EXERCISE PROMPT: The answer should match the entries that follow exactly, except that no image appears in it.

DATASET ENTRIES:
==============================

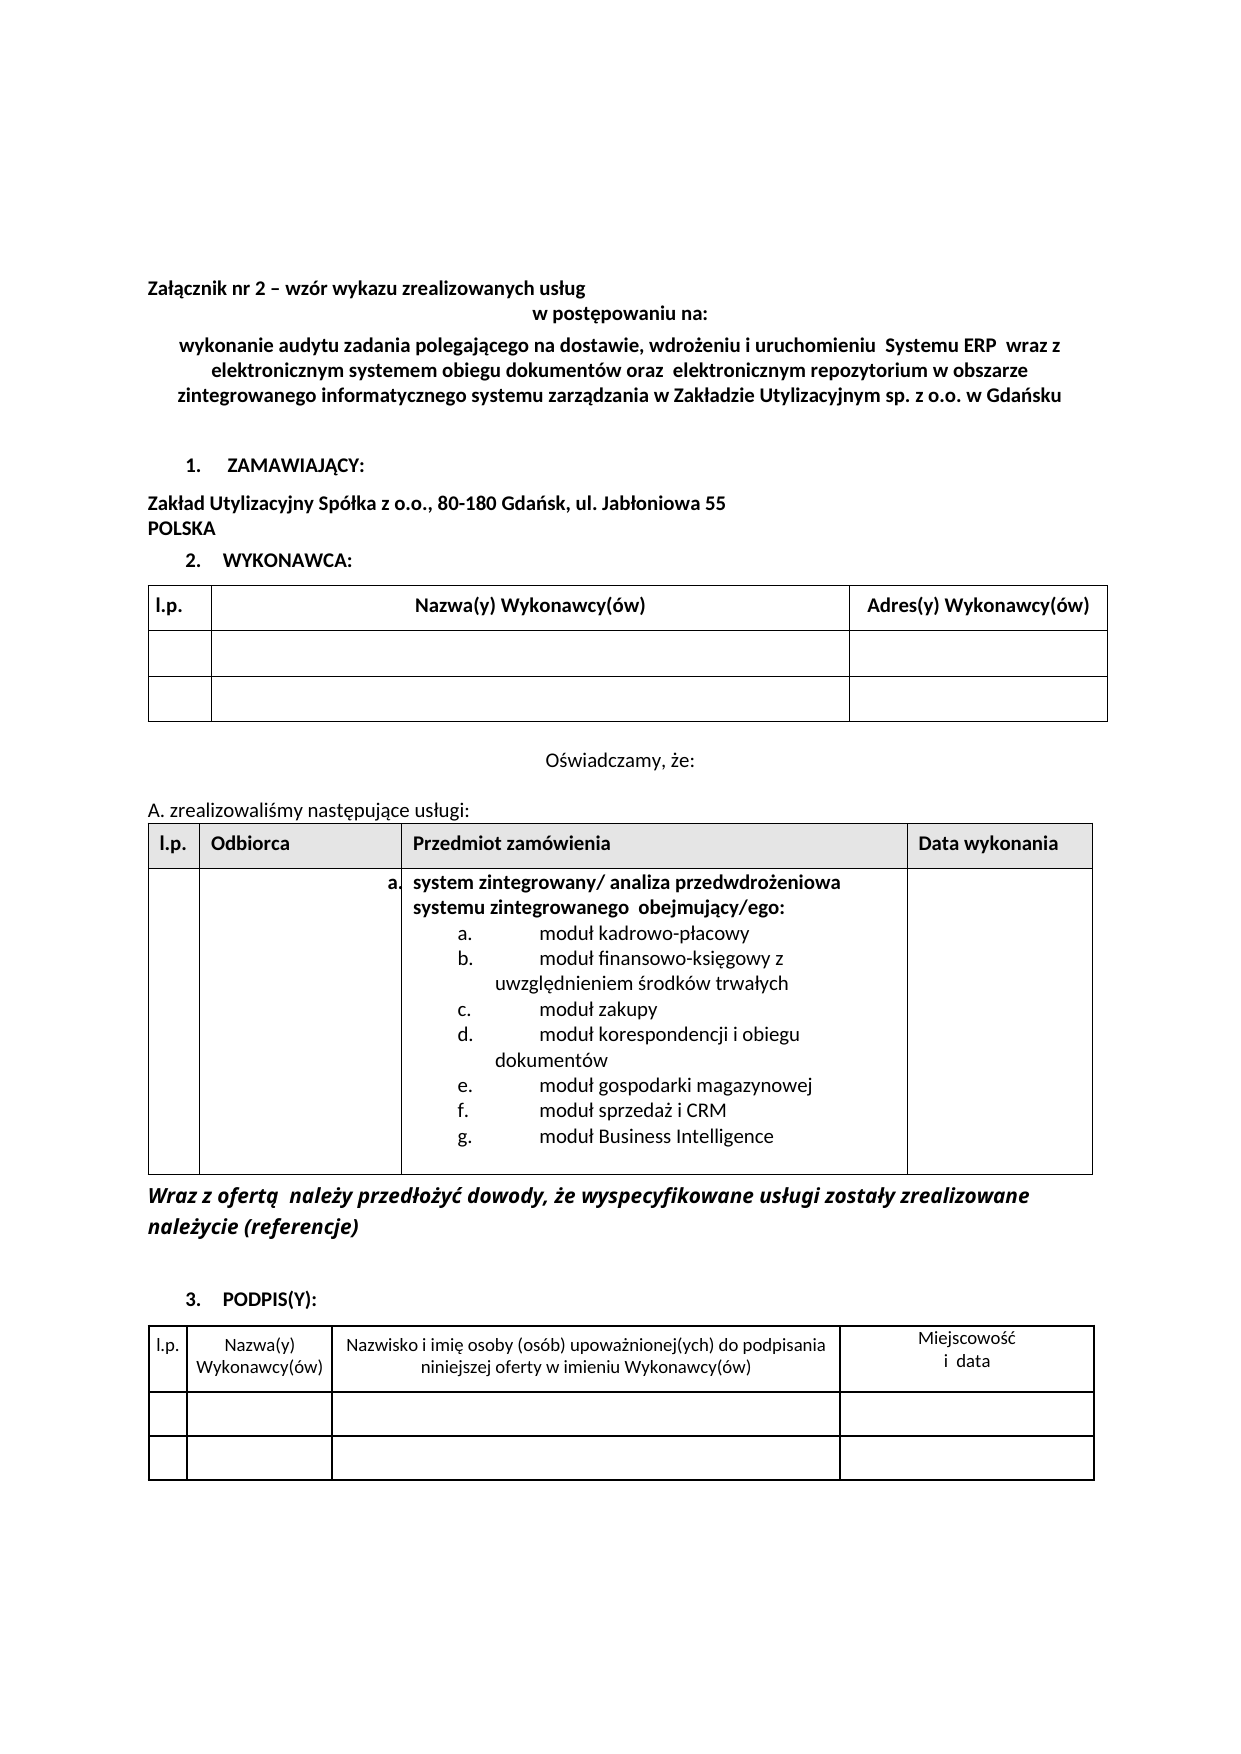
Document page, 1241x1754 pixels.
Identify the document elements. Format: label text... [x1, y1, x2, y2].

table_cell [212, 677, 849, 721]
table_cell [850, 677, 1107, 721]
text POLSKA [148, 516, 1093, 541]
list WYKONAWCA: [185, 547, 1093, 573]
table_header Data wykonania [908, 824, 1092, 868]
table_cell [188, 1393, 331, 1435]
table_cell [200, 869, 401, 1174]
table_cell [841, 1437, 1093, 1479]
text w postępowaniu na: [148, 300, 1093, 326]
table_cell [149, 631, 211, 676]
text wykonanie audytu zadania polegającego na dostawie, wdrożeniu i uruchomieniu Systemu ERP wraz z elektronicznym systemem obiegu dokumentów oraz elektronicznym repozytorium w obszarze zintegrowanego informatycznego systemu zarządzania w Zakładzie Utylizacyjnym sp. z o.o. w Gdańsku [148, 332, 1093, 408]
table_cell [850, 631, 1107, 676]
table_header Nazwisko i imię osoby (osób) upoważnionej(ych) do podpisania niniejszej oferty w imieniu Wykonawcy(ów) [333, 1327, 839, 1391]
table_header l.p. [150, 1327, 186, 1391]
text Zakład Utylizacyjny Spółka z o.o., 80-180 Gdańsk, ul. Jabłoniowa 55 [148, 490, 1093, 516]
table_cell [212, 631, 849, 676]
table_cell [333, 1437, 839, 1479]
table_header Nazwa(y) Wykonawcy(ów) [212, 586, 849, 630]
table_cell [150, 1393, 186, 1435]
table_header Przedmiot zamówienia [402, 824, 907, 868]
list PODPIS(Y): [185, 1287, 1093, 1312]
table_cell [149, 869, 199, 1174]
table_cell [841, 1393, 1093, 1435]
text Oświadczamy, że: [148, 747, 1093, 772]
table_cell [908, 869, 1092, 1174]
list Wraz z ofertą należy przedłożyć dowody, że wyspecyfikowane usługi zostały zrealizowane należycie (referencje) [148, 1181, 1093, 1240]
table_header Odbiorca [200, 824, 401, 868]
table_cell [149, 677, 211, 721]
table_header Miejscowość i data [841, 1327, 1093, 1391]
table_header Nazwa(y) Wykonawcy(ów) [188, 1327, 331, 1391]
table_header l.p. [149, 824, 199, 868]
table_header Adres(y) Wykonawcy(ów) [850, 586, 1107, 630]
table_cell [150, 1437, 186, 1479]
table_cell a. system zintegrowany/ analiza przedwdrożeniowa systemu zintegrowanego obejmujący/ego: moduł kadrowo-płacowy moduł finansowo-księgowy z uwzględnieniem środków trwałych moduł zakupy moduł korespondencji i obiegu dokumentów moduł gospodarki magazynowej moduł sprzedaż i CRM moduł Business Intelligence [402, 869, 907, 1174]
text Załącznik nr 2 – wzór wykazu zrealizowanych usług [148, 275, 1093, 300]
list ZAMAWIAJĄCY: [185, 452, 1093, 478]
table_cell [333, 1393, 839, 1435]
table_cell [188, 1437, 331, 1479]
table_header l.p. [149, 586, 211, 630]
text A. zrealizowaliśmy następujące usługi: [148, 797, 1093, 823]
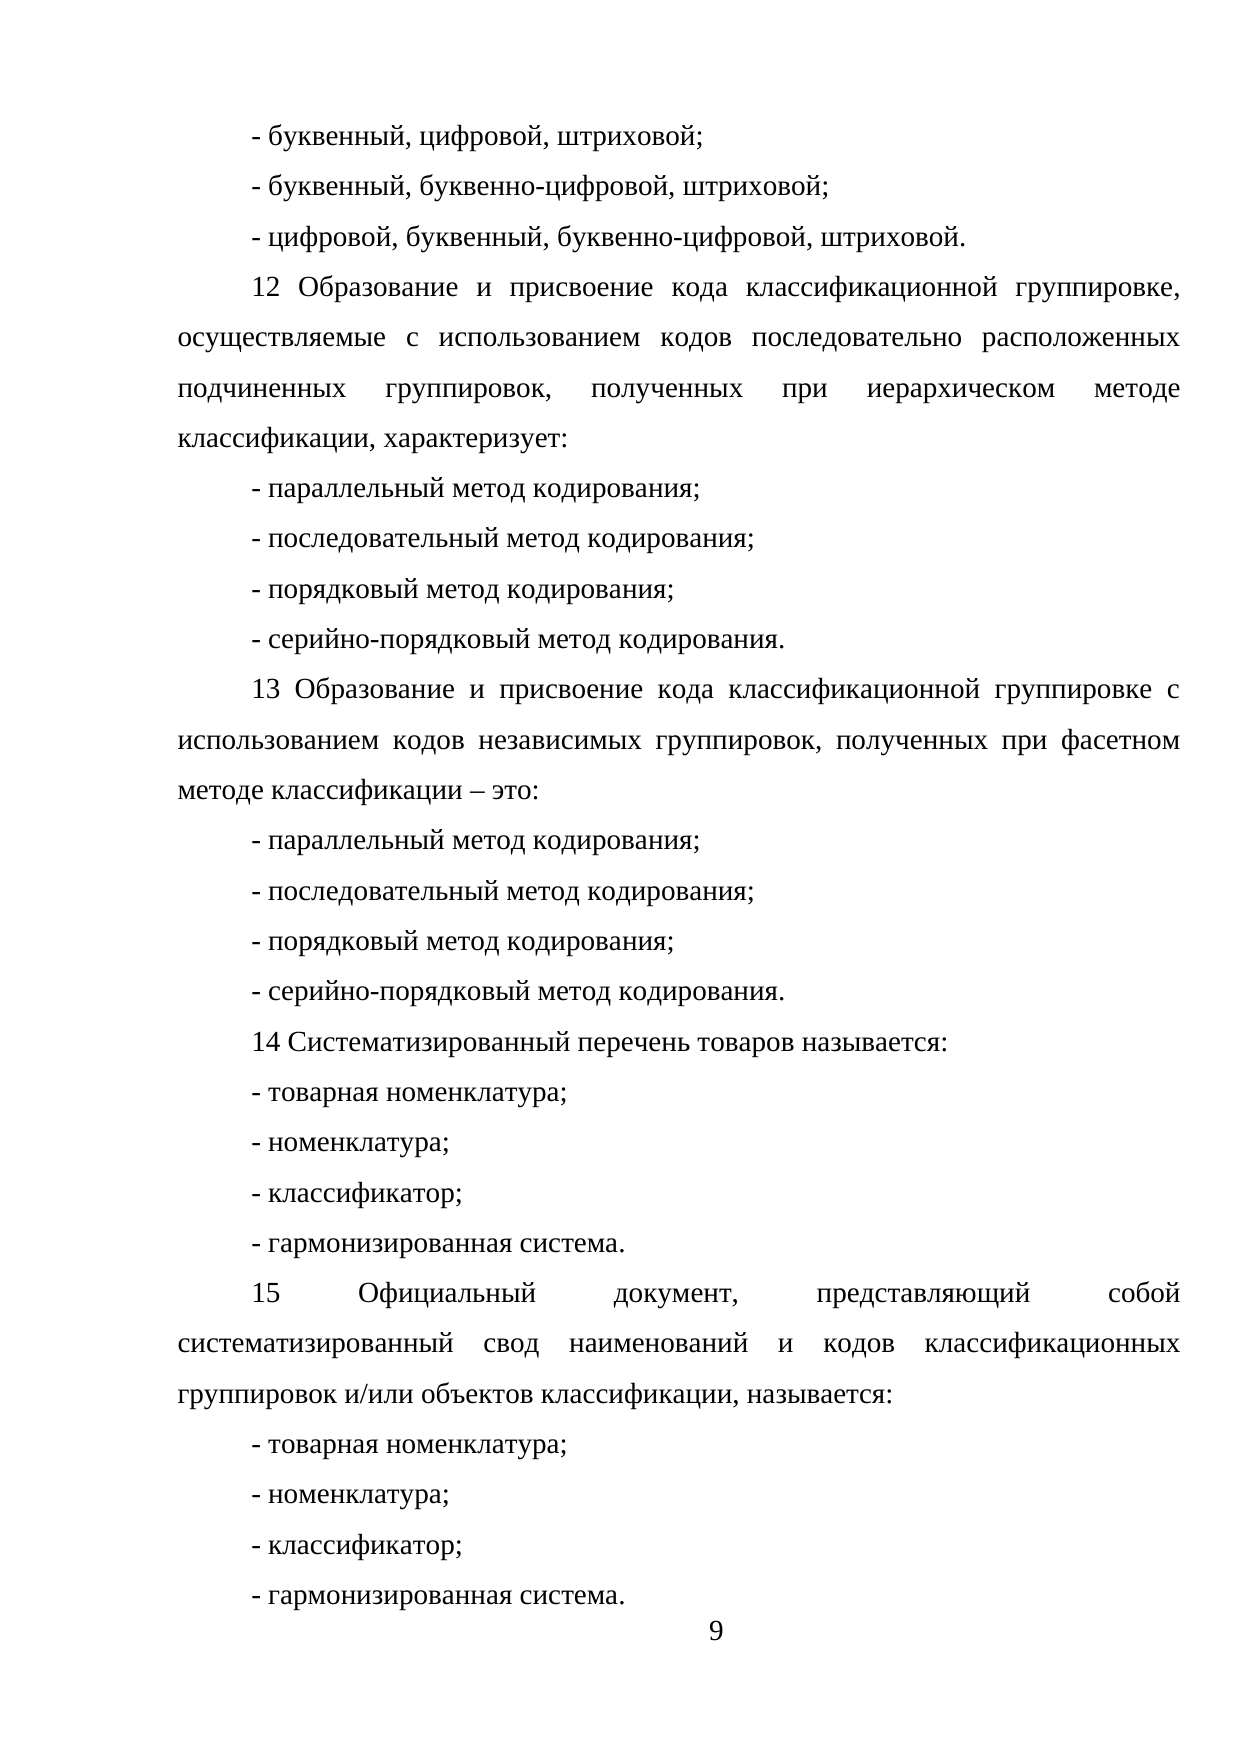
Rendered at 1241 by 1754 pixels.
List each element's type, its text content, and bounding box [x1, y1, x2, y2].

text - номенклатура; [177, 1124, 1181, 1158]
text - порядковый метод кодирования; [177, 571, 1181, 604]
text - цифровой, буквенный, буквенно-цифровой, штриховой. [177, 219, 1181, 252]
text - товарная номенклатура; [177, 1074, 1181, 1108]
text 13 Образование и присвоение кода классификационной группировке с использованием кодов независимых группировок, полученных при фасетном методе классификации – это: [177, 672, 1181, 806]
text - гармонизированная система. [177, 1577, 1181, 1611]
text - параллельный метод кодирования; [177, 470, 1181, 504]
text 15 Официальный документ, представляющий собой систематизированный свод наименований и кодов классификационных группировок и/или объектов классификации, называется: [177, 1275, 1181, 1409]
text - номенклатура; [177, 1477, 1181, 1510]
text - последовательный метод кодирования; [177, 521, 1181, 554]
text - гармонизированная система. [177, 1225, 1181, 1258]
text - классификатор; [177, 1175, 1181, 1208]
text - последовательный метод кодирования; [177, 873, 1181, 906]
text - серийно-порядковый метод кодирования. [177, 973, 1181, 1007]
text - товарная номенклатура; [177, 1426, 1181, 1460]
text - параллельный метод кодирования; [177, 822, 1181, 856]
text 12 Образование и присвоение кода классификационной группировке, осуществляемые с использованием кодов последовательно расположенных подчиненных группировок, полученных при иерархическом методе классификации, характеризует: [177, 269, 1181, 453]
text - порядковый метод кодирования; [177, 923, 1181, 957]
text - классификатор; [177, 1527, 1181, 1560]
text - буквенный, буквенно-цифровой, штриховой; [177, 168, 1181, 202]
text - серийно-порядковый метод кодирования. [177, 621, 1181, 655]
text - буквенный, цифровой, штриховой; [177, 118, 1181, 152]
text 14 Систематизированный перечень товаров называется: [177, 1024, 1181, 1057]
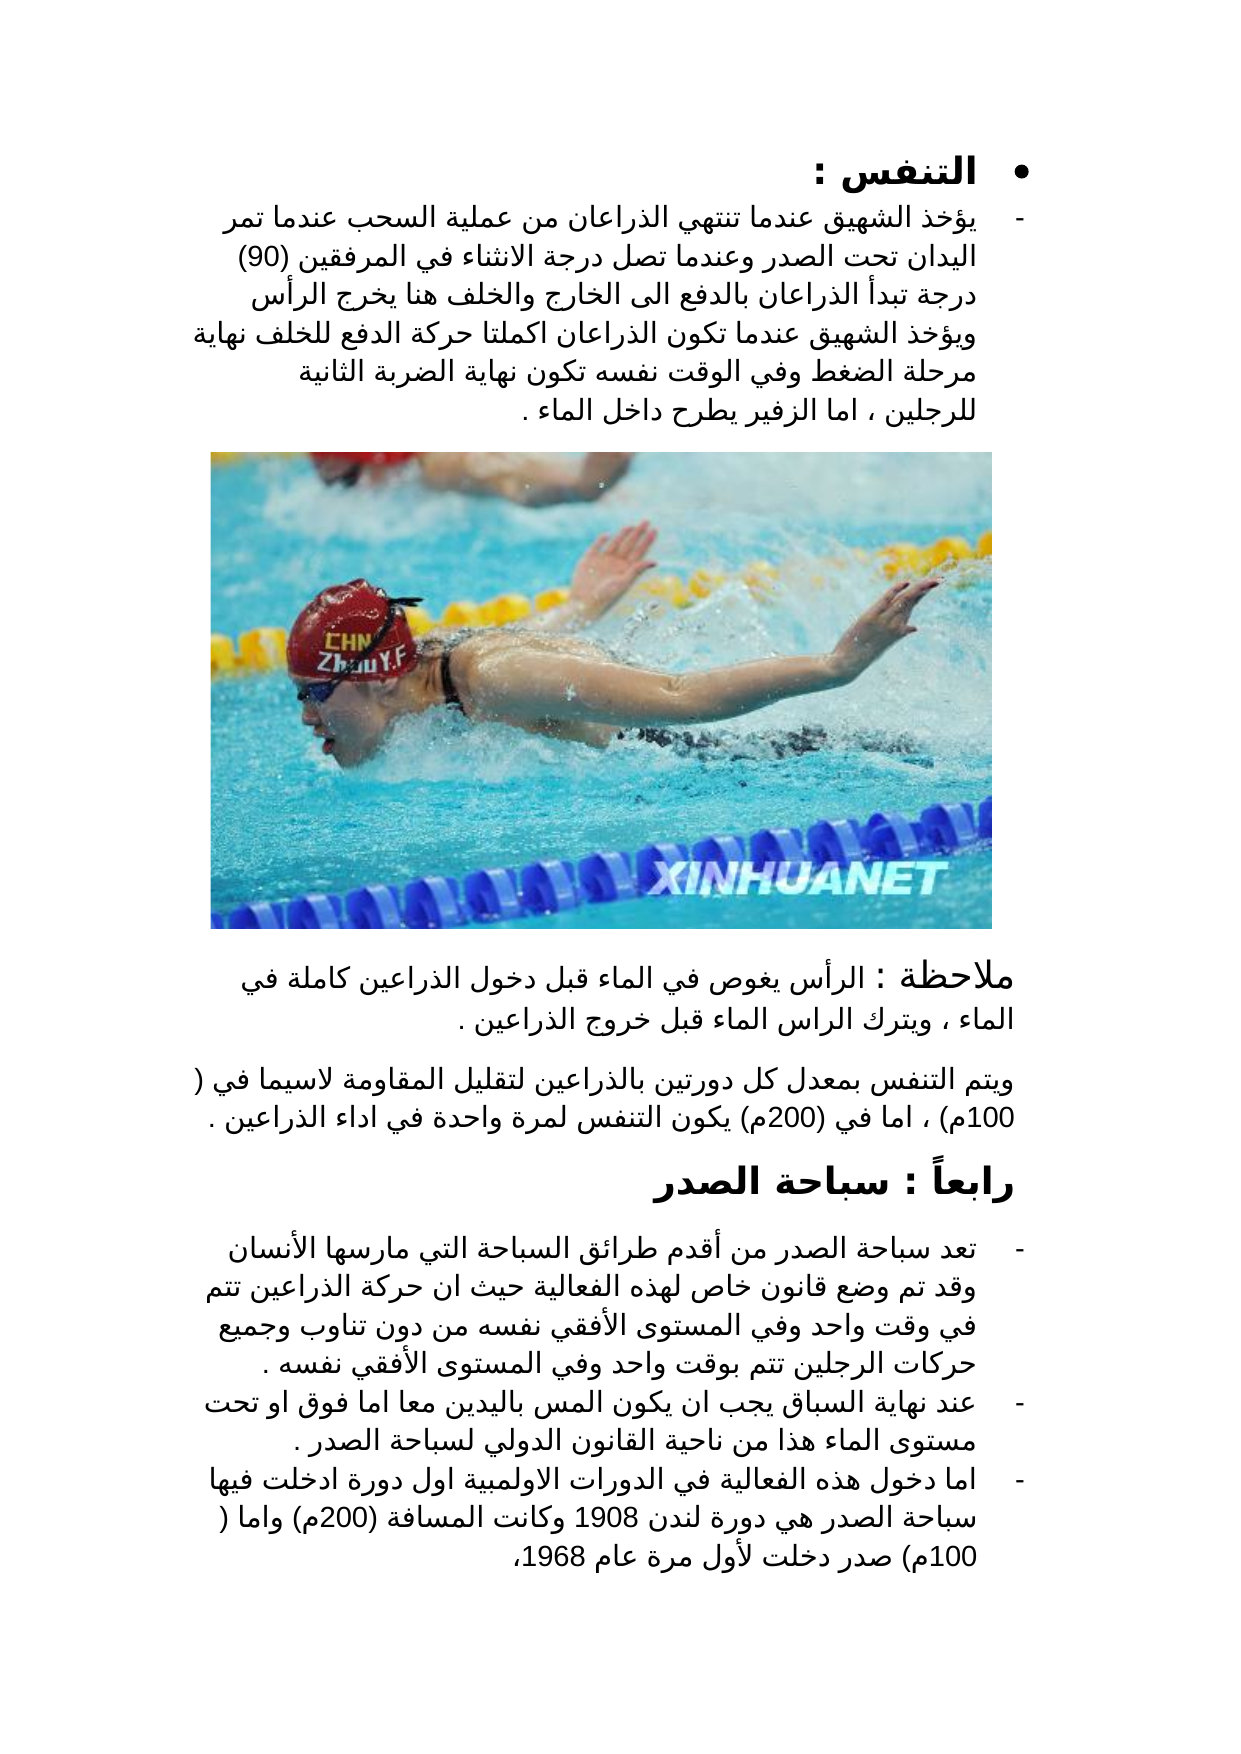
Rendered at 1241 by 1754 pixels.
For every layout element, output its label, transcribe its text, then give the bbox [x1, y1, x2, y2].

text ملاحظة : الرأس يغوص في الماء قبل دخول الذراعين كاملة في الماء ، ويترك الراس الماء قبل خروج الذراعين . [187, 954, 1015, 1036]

==============================

EXERCISE ANSWER:
Document page, 1241x1754 pixels.
Identify the document elements. Format: label text... [x1, y1, x2, y2].

table_cell [212, 677, 849, 721]
table_cell [850, 677, 1107, 721]
text POLSKA [148, 516, 1093, 541]
list WYKONAWCA: [185, 547, 1093, 573]
table_header Data wykonania [908, 824, 1092, 868]
table_cell [188, 1393, 331, 1435]
table_cell [200, 869, 401, 1174]
table_cell [841, 1437, 1093, 1479]
text w postępowaniu na: [148, 300, 1093, 326]
table_cell [149, 631, 211, 676]
text wykonanie audytu zadania polegającego na dostawie, wdrożeniu i uruchomieniu Systemu ERP wraz z elektronicznym systemem obiegu dokumentów oraz elektronicznym repozytorium w obszarze zintegrowanego informatycznego systemu zarządzania w Zakładzie Utylizacyjnym sp. z o.o. w Gdańsku [148, 332, 1093, 408]
table_cell [850, 631, 1107, 676]
table_header Nazwisko i imię osoby (osób) upoważnionej(ych) do podpisania niniejszej oferty w imieniu Wykonawcy(ów) [333, 1327, 839, 1391]
table_header l.p. [150, 1327, 186, 1391]
text Zakład Utylizacyjny Spółka z o.o., 80-180 Gdańsk, ul. Jabłoniowa 55 [148, 490, 1093, 516]
table_cell [212, 631, 849, 676]
table_cell [333, 1437, 839, 1479]
table_header Nazwa(y) Wykonawcy(ów) [212, 586, 849, 630]
table_cell [150, 1393, 186, 1435]
table_header Przedmiot zamówienia [402, 824, 907, 868]
list PODPIS(Y): [185, 1287, 1093, 1312]
table_cell [149, 869, 199, 1174]
table_cell [841, 1393, 1093, 1435]
text Oświadczamy, że: [148, 747, 1093, 772]
table_cell [908, 869, 1092, 1174]
list Wraz z ofertą należy przedłożyć dowody, że wyspecyfikowane usługi zostały zrealizowane należycie (referencje) [148, 1181, 1093, 1240]
table_header Odbiorca [200, 824, 401, 868]
table_cell [149, 677, 211, 721]
table_header Miejscowość i data [841, 1327, 1093, 1391]
table_header Nazwa(y) Wykonawcy(ów) [188, 1327, 331, 1391]
table_header l.p. [149, 824, 199, 868]
table_header Adres(y) Wykonawcy(ów) [850, 586, 1107, 630]
table_cell [150, 1437, 186, 1479]
table_cell a. system zintegrowany/ analiza przedwdrożeniowa systemu zintegrowanego obejmujący/ego: moduł kadrowo-płacowy moduł finansowo-księgowy z uwzględnieniem środków trwałych moduł zakupy moduł korespondencji i obiegu dokumentów moduł gospodarki magazynowej moduł sprzedaż i CRM moduł Business Intelligence [402, 869, 907, 1174]
text Załącznik nr 2 – wzór wykazu zrealizowanych usług [148, 275, 1093, 300]
list ZAMAWIAJĄCY: [185, 452, 1093, 478]
table_cell [333, 1393, 839, 1435]
table_cell [188, 1437, 331, 1479]
table_header l.p. [149, 586, 211, 630]
text A. zrealizowaliśmy następujące usługi: [148, 797, 1093, 823]
Rendered at 1241 by 1754 pixels.
List each element's type, its text content, and bounding box [x1, y1, x2, y2].

text - номенклатура; [177, 1124, 1181, 1158]
text - порядковый метод кодирования; [177, 571, 1181, 604]
text - цифровой, буквенный, буквенно-цифровой, штриховой. [177, 219, 1181, 252]
text - товарная номенклатура; [177, 1074, 1181, 1108]
text 13 Образование и присвоение кода классификационной группировке с использованием кодов независимых группировок, полученных при фасетном методе классификации – это: [177, 672, 1181, 806]
text - гармонизированная система. [177, 1577, 1181, 1611]
text - параллельный метод кодирования; [177, 470, 1181, 504]
text 15 Официальный документ, представляющий собой систематизированный свод наименований и кодов классификационных группировок и/или объектов классификации, называется: [177, 1275, 1181, 1409]
text - номенклатура; [177, 1477, 1181, 1510]
text - последовательный метод кодирования; [177, 521, 1181, 554]
text - гармонизированная система. [177, 1225, 1181, 1258]
text - классификатор; [177, 1175, 1181, 1208]
text - последовательный метод кодирования; [177, 873, 1181, 906]
text - серийно-порядковый метод кодирования. [177, 973, 1181, 1007]
text - товарная номенклатура; [177, 1426, 1181, 1460]
text - параллельный метод кодирования; [177, 822, 1181, 856]
text 12 Образование и присвоение кода классификационной группировке, осуществляемые с использованием кодов последовательно расположенных подчиненных группировок, полученных при иерархическом методе классификации, характеризует: [177, 269, 1181, 453]
text - порядковый метод кодирования; [177, 923, 1181, 957]
text - классификатор; [177, 1527, 1181, 1560]
text - буквенный, буквенно-цифровой, штриховой; [177, 168, 1181, 202]
text - серийно-порядковый метод кодирования. [177, 621, 1181, 655]
text - буквенный, цифровой, штриховой; [177, 118, 1181, 152]
text 14 Систематизированный перечень товаров называется: [177, 1024, 1181, 1057]
Rendered at 1241 by 1754 pixels.
For every layout element, output its label, transcribe its text, then give the bbox [x1, y1, x2, y2].

text ملاحظة : الرأس يغوص في الماء قبل دخول الذراعين كاملة في الماء ، ويترك الراس الماء قبل خروج الذراعين . [187, 954, 1015, 1036]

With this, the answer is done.